TRECHO SELECIONADO:
◇ ◇ ◇ ◇ ◇

Em 1971, enquanto o Pentágono hesitava frente à futura
possibilidade de guerra contra os soviéticos, jovens pilotos da Força Aérea,
como Byron "Hook" Hukee, se encontravam ocupados com uma guerra baixa
e suja no Sudeste Asiático. Para Hukee, o "suporte aéreo próximo" em
guerra é um estratagema simples.
"Quando falo em proximidade, falo de 100 metros, não
mil", disse ele.
Hukee pilotou o A-1 Skyraider, avião da época da guerra
na Coreia — ele dava cobertura para os helicópteros que tentavam resgatar os
pilotos feridos ao norte do Vietnã. Ele contou que, sem dúvidas, os bombardeiros
atuais são grandes demais para oferecer apoio às tropas terrestres.
Volta e meia, ele lançava bombas Mark 81, de 115 quilos —
apelidadas de "Senhora Dedo" por conta de seu formato delgado e
tamanho pequeno —, a 100 metros de americanos feridos, para afastar agressores
vietnamitas. Contudo, no Afeganistão, a menor bomba a disposição era a Mark 82,
de 230 quilos, impossível de ser aplicada com segurança a 600 metros de tropas
terrestres aliadas.
Hukee elogiou armas ainda menores, como a bomba de fósforo
branco M47, de 45 quilos, do período da Segunda Guerra, e contou que também
podia jogar pequenos conjuntos de meia dúzia de bombas de fragmentação no
inimigo. Hoje, as menores bombas de fragmentação usadas no Afeganistão pesam
cerca de 450 quilos e são armadas com mais de 200 pequenas bombas.

◇ ◇ ◇ ◇ ◇

SOBRE A TAREFA: Cite na íntegra, sem nenhuma alteração, o trecho sobre o piloto Byron Hukee e o suporte aéreo próximo. A listagem não é necessária aqui.

MATERIAL FORNECIDO:
◇ ◇ ◇ ◇ ◇

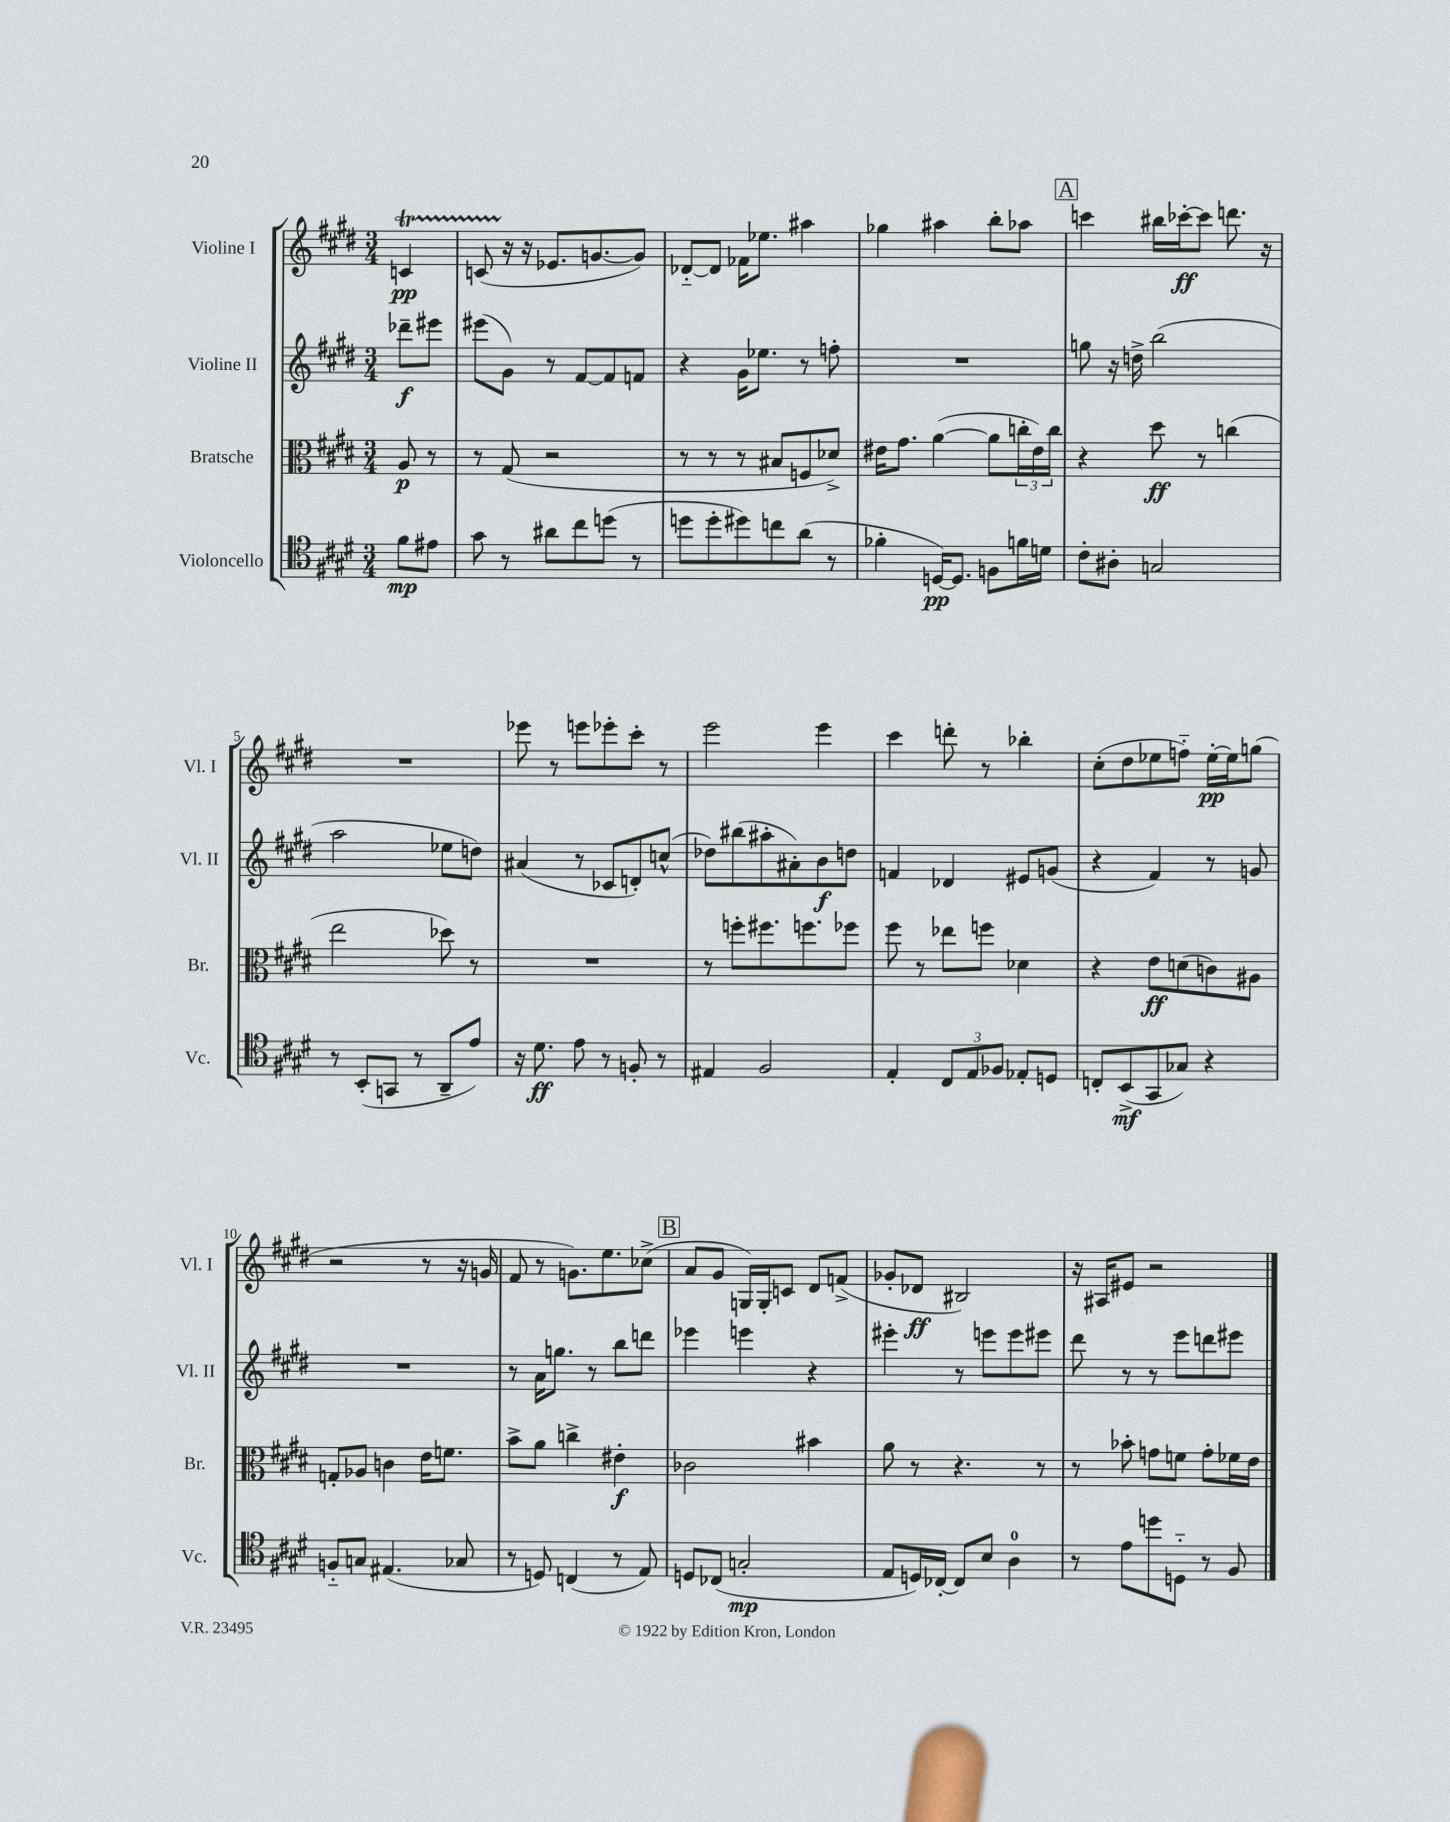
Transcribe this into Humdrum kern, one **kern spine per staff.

◇ ◇ ◇ ◇ ◇

SOLUÇÃO DO EXERCÍCIO:
Em 1971, enquanto o Pentágono hesitava frente à futura
possibilidade de guerra contra os soviéticos, jovens pilotos da Força Aérea,
como Byron "Hook" Hukee, se encontravam ocupados com uma guerra baixa
e suja no Sudeste Asiático. Para Hukee, o "suporte aéreo próximo" em
guerra é um estratagema simples.
"Quando falo em proximidade, falo de 100 metros, não
mil", disse ele.
Hukee pilotou o A-1 Skyraider, avião da época da guerra
na Coreia — ele dava cobertura para os helicópteros que tentavam resgatar os
pilotos feridos ao norte do Vietnã. Ele contou que, sem dúvidas, os bombardeiros
atuais são grandes demais para oferecer apoio às tropas terrestres.
Volta e meia, ele lançava bombas Mark 81, de 115 quilos —
apelidadas de "Senhora Dedo" por conta de seu formato delgado e
tamanho pequeno —, a 100 metros de americanos feridos, para afastar agressores
vietnamitas. Contudo, no Afeganistão, a menor bomba a disposição era a Mark 82,
de 230 quilos, impossível de ser aplicada com segurança a 600 metros de tropas
terrestres aliadas.
Hukee elogiou armas ainda menores, como a bomba de fósforo
branco M47, de 45 quilos, do período da Segunda Guerra, e contou que também
podia jogar pequenos conjuntos de meia dúzia de bombas de fragmentação no
inimigo. Hoje, as menores bombas de fragmentação usadas no Afeganistão pesam
cerca de 450 quilos e são armadas com mais de 200 pequenas bombas.